Understanding the Stability and Reactivity of Radical Cations for Improved Overcharge Protection in Lithium-Ion Batteries

  • Odom, Susan (PI)

Grants and Contracts Details


The overall goal of this proposal is to improve the stability of radical cation forms aromatic molecules used as redox shuttle electrolyte additives for overcharge protection in lithium-ion batteries. To accomplish these objectives, we will generate the radical cations of a variety of aromatic compounds by electron transfer reactions using chemical oxidants. We will study the lifetimes of the radical cations in a variety of solvent environments, including carbonates used as battery electrolytes, to determine decomposition products upon oxidation.

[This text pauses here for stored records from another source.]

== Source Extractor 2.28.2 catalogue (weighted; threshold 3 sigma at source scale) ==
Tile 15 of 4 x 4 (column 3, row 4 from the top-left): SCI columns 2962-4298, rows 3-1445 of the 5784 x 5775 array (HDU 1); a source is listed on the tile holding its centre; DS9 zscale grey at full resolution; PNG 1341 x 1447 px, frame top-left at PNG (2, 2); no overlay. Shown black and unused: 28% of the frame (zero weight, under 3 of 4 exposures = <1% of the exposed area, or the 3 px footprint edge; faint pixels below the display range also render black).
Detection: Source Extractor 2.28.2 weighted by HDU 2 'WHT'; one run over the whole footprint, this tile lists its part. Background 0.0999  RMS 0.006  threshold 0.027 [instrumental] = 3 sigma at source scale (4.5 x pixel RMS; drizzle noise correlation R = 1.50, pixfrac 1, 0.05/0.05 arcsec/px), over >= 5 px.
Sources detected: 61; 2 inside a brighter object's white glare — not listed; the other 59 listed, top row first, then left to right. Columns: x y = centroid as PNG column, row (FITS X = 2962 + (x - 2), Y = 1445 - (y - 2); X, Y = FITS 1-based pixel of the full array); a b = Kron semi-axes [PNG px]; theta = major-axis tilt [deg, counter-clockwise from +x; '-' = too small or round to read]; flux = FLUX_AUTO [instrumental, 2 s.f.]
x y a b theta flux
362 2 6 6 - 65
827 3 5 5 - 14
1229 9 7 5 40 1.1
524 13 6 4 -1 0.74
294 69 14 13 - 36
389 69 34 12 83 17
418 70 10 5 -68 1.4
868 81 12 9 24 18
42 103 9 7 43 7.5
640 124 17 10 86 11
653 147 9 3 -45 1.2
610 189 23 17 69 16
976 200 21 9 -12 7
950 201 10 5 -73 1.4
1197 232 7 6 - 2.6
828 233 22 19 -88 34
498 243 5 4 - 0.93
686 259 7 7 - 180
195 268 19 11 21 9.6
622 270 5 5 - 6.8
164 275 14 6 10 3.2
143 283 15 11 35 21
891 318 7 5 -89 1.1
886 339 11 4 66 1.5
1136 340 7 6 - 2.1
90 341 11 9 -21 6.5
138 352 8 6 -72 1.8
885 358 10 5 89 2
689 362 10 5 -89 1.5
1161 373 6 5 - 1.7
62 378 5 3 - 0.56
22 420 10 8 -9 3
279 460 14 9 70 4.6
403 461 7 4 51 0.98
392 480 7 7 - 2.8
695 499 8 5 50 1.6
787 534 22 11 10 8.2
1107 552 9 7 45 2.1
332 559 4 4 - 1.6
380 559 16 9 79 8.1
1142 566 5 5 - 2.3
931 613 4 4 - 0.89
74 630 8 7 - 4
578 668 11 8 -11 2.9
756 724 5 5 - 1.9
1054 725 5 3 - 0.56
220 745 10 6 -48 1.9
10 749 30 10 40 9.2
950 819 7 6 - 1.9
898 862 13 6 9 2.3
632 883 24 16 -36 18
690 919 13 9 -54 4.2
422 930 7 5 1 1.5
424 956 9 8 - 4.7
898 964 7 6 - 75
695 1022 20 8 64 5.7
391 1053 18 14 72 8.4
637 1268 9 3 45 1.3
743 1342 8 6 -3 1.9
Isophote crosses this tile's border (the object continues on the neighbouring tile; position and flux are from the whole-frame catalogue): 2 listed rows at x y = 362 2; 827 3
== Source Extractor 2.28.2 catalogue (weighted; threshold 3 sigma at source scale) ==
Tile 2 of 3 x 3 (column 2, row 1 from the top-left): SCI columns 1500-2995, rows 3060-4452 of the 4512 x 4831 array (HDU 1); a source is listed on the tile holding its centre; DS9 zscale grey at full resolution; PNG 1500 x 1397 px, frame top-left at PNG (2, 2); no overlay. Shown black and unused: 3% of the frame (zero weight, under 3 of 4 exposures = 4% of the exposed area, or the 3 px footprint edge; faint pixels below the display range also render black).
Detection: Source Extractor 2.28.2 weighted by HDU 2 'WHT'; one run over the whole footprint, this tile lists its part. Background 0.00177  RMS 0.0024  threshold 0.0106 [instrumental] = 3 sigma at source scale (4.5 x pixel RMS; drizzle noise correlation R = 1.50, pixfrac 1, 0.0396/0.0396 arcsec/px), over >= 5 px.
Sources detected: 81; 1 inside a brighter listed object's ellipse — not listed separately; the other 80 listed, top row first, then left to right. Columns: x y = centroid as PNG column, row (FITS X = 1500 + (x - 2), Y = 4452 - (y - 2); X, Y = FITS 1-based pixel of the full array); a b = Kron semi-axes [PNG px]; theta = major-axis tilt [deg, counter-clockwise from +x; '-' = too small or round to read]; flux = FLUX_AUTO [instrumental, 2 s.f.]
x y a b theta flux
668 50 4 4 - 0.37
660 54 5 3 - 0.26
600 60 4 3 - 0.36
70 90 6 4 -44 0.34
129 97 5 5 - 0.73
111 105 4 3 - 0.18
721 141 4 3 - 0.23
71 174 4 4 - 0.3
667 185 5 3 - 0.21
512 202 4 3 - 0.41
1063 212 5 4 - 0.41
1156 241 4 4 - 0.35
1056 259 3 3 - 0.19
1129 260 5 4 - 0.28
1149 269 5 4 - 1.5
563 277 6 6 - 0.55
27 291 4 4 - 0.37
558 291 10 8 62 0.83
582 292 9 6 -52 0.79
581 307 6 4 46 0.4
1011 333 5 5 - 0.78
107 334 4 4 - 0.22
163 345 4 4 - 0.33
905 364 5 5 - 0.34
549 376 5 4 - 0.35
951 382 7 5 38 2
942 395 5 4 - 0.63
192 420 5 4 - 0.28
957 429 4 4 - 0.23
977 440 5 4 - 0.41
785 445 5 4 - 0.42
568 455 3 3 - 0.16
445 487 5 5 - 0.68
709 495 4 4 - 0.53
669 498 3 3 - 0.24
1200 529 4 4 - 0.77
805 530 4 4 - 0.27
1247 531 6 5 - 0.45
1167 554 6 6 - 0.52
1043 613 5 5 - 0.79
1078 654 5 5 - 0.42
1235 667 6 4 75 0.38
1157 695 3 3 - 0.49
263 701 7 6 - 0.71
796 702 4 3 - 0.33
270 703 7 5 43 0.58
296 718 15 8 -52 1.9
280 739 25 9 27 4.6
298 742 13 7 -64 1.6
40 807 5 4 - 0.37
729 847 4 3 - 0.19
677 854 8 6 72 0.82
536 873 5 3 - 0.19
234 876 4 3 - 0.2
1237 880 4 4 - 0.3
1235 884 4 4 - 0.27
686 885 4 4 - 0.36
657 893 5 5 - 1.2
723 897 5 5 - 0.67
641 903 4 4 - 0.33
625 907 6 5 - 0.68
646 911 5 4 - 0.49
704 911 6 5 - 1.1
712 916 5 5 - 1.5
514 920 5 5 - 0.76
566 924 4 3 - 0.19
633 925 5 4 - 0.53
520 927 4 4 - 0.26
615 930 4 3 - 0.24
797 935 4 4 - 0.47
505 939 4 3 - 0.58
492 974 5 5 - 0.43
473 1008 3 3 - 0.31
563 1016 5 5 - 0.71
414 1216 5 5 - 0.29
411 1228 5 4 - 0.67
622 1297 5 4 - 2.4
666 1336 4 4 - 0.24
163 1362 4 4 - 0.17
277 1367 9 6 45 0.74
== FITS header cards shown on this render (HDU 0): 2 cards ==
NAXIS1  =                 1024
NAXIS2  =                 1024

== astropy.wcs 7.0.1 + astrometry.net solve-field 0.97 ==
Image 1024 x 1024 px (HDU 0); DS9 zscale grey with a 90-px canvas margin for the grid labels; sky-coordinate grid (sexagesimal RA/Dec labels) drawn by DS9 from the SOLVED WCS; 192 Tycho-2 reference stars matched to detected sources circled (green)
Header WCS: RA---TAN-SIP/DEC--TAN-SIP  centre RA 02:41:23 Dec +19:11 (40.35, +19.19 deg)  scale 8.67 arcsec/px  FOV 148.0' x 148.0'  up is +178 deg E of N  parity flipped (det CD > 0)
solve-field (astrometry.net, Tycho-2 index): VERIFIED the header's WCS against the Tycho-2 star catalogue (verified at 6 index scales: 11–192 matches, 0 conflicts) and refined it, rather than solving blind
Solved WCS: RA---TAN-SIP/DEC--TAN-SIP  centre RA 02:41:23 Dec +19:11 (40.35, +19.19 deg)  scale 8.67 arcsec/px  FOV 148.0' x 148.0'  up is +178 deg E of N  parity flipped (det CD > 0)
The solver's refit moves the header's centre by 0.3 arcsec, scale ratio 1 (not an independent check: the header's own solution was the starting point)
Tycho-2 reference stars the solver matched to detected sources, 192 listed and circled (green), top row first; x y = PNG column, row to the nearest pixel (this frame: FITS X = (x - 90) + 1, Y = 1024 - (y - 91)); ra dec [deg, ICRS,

We will analyze the products to determine the following: (1) trends in radical cation stability in different solvent environments: polarity, nucleophilicity, (2) features that results in more stable radical cations, i.e. electron delocalization and (3) comparison of radical cation persistance vs. overcharge protection: is there a correlation? In addition to these sytematic studies, we will use this opportunity of studying the byproducts of radical cation formation to determine if we can develop new pathways to functionalize aromatic rings. Upon radical cation formation, an otherwise nucleophilic aromatic ring becomes an electrophile. Depending on the electron delocalization in the radical cation, we may be able to harness this reactive species to functionalize aromatic rings in unique positions compared to electrophilic aromatic substitution, or with more efficient routes that utilize nucleophiles in solution.